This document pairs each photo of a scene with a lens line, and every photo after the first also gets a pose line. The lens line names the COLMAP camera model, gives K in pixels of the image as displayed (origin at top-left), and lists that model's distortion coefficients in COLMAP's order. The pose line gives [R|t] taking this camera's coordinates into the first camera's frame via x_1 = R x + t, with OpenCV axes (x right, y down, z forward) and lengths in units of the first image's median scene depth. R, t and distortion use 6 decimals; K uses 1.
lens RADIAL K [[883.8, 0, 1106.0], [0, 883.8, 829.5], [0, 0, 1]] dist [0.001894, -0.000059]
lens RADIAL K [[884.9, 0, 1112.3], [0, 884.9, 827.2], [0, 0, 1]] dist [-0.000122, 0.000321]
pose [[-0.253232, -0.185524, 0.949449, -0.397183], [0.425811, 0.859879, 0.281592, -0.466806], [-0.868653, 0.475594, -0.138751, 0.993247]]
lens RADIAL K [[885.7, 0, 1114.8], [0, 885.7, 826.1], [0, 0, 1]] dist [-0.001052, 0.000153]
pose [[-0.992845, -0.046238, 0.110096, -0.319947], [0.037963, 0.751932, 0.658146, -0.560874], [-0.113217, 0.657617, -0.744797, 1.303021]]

** THE PROBLEM **
Reproduce all of the entries above word for word, in their original order.

** ANSWER FOR THE TASK **
This document pairs each photo of a scene with a lens line, and every photo after the first also gets a pose line. The lens line names the COLMAP camera model, gives K in pixels of the image as displayed (origin at top-left), and lists that model's distortion coefficients in COLMAP's order. The pose line gives [R|t] taking this camera's coordinates into the first camera's frame via x_1 = R x + t, with OpenCV axes (x right, y down, z forward) and lengths in units of the first image's median scene depth. R, t and distortion use 6 decimals; K uses 1.
lens RADIAL K [[883.8, 0, 1106.0], [0, 883.8, 829.5], [0, 0, 1]] dist [0.001894, -0.000059]
lens RADIAL K [[884.9, 0, 1112.3], [0, 884.9, 827.2], [0, 0, 1]] dist [-0.000122, 0.000321]
pose [[-0.253232, -0.185524, 0.949449, -0.397183], [0.425811, 0.859879, 0.281592, -0.466806], [-0.868653, 0.475594, -0.138751, 0.993247]]
lens RADIAL K [[885.7, 0, 1114.8], [0, 885.7, 826.1], [0, 0, 1]] dist [-0.001052, 0.000153]
pose [[-0.992845, -0.046238, 0.110096, -0.319947], [0.037963, 0.751932, 0.658146, -0.560874], [-0.113217, 0.657617, -0.744797, 1.303021]]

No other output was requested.